Lesson six: The Reactive Manifesto
The other five lessons look at aspects of the mind or brain, and how that can apply to your system’s architecture. Number six reverse-engineers the analogy a bit. One of the foremost ways at designing truly scalable and resilient systems today is Reactive Architecture, an evolution of Microservices Architecture. As Products have grown in scale, many systems have naturally evolved to Reactive out of pure need — because it’s the only way to deal with large scale data processing on the cloud.
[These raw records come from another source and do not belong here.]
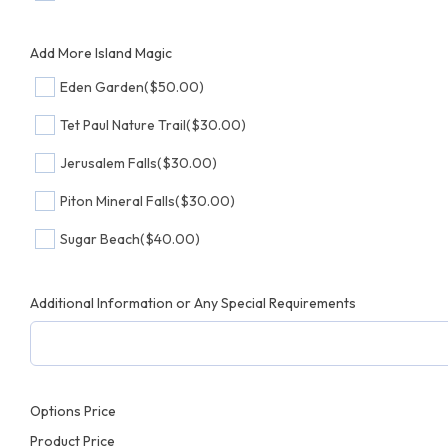
Add More Island Magic
Eden Garden
($50.00)
Tet Paul Nature Trail
($30.00)
Jerusalem Falls
($30.00)
Piton Mineral Falls
($30.00)
Sugar Beach
($40.00)
Additional Information or Any Special Requirements
Options Price
Product Price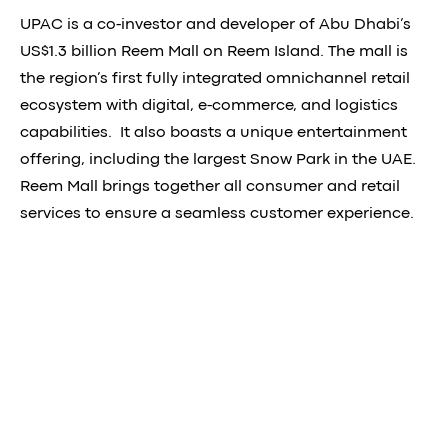
UPAC is a co-investor and developer of Abu Dhabi’s
US$1.3 billion Reem Mall on Reem Island. The mall is
the region’s first fully integrated omnichannel retail
ecosystem with digital, e-commerce, and logistics
capabilities. It also boasts a unique entertainment
offering, including the largest Snow Park in the UAE.
Reem Mall brings together all consumer and retail
services to ensure a seamless customer experience.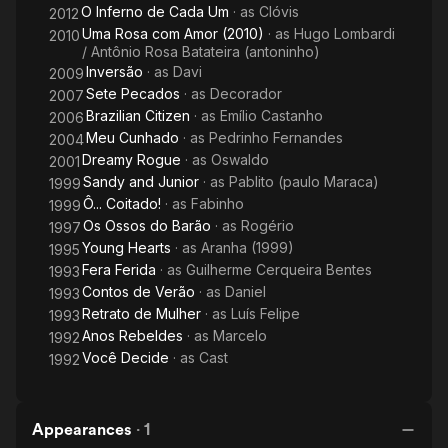
O Inferno de Cada Um
· as
Clóvis
2012
Uma Rosa com Amor (2010)
· as
Hugo Lombardi
2010
/ Antônio Rosa Batateira (antoninho)
Inversão
· as
Davi
2009
Sete Pecados
· as
Decorador
2007
Brazilian Citizen
· as
Emílio Castanho
2006
Meu Cunhado
· as
Pedrinho Fernandes
2004
Dreamy Rogue
· as
Oswaldo
2001
Sandy and Junior
· as
Pablito (paulo Maraca)
1999
Ô... Coitado!
· as
Fabinho
1999
Os Ossos do Barão
· as
Rogério
1997
Young Hearts
· as
Aranha (1999)
1995
Fera Ferida
· as
Guilherme Cerqueira Bentes
1993
Contos de Verão
· as
Daniel
1993
Retrato de Mulher
· as
Luís Felipe
1993
Anos Rebeldes
· as
Marcelo
1992
Você Decide
· as
Cast
1992
Appearances
·
1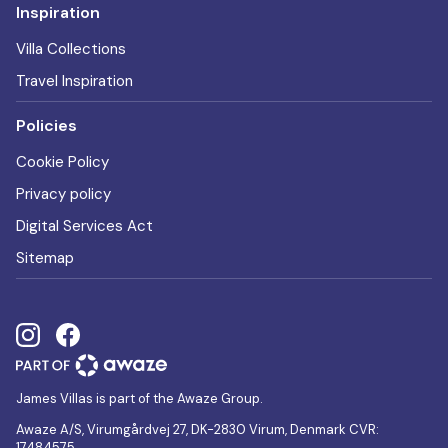
Inspiration
Villa Collections
Travel Inspiration
Policies
Cookie Policy
Privacy policy
Digital Services Act
Sitemap
James Villas is part of the Awaze Group.
Awaze A/S, Virumgårdvej 27, DK-2830 Virum, Denmark CVR:
17484575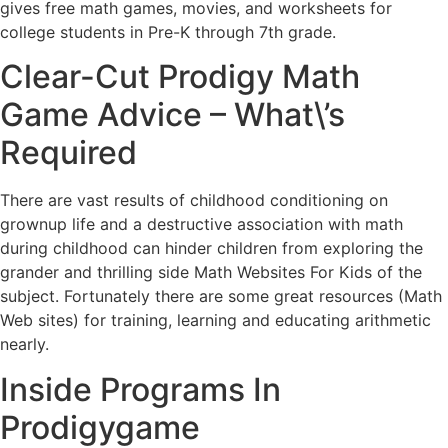
gives free math games, movies, and worksheets for
college students in Pre-K through 7th grade.
Clear-Cut Prodigy Math
Game Advice – What\’s
Required
There are vast results of childhood conditioning on
grownup life and a destructive association with math
during childhood can hinder children from exploring the
grander and thrilling side Math Websites For Kids of the
subject. Fortunately there are some great resources (Math
Web sites) for training, learning and educating arithmetic
nearly.
Inside Programs In
Prodigygame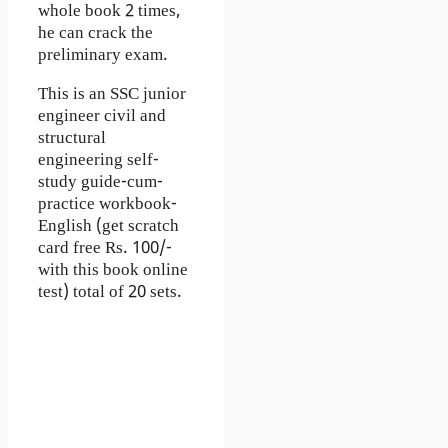
whole book 2 times,
he can crack the
preliminary exam.
This is an SSC junior
engineer civil and
structural
engineering self-
study guide-cum-
practice workbook-
English (get scratch
card free Rs. 100/-
with this book online
test) total of 20 sets.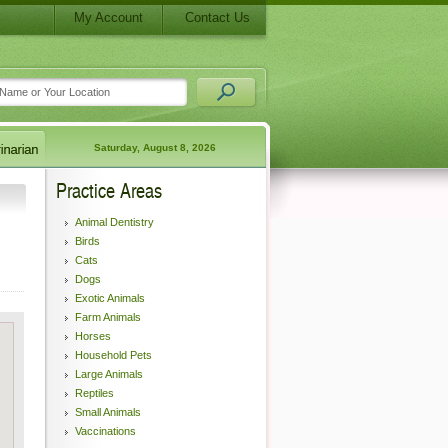
My Account
Contact Us
Saturday, August 8, 2026
Practice Areas
Animal Dentistry
Birds
Cats
Dogs
Exotic Animals
Farm Animals
Horses
Household Pets
Large Animals
Reptiles
Small Animals
Vaccinations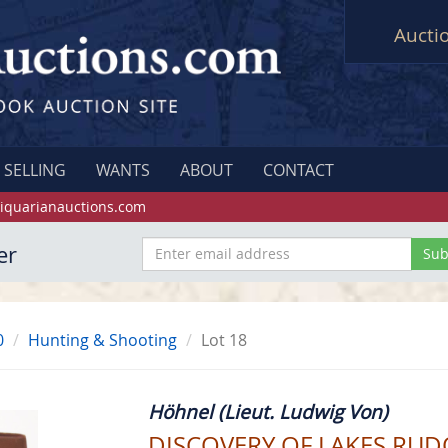
Aucti
SELLING
WANTS
ABOUT
CONTACT
iquarianauctions.com
er
0
Hunting & Shooting
Lot 18
Höhnel (Lieut. Ludwig Von)
DISCOVERY OF LAKES RUD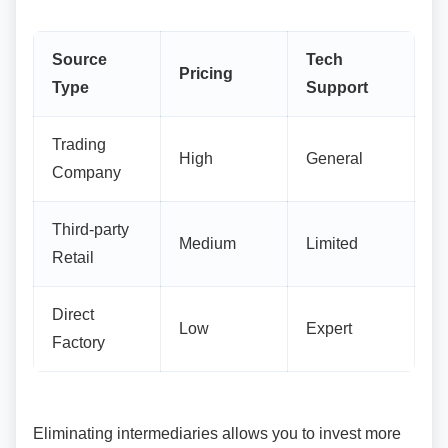
Source
Tech
Pricing
Type
Support
Trading
High
General
Company
Third-party
Medium
Limited
Retail
Direct
Low
Expert
Factory
Eliminating intermediaries allows you to invest
more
The best practices that evolved in many of these systems, dubbed The Reactive Manifesto, are very similar to what we’ve discussed here.
Like the brain, a Reactive Architecture is lightning fast in responses. Its services stay resilient in the face of self or dependency failure. It is elastic to increased workload. Finally, it is entirely message driven.
Bringing it all together
The demands of building a global-scale Product have changed the way we need to look at our systems. It’s no longer possible for one person to understand an entire architecture, and laughable to think we have fine control over huge systems and their failures. So rather than micromanage our systems, let’s try to keep them healthy as a whole. Let’s learn from a relatively new branch of science: Interpersonal Neurobiology (IPNB). A healthy brain is analogous to a healthy system architecture, and therefore a healthy mind is analogous to a healthy digital product — both within the workings of this Product and between the Product and its stakeholders.
So if we want to treat our Products with care, what can IPNB teach us?
- First things first, we need to have a good architecture enabling any more good practices: a Reactive or Microservices architecture
- Our system architecture, our relationships with our stakeholders, and our Product are all three aspects of one reality. Influencing one aspect affects the others
- “Integration” within our architecture results in a healthy evolution of the architecture over time. This is established by strengthening the independence of microservices within our architecture (through good design and dependency management) and strengthening the connections between these microservices (through excellent APIs, SLOs, alerts and end to end testing)
- “Integration” between our Product and stakeholders results in a healthier Product over time. A healthy relationship with our stakeholders is the most crucial aspect in this — especially in the early product development phase. When we can, we must pick the right stakeholders or voice thereof, especially early on. We must pay special attention to our stakeholder relationships, including those of our teams.
- A healthy Product state becomes self-fulfilling. We should seek out this state, and enable our Product a lot of “me-time” to reset and achieve this.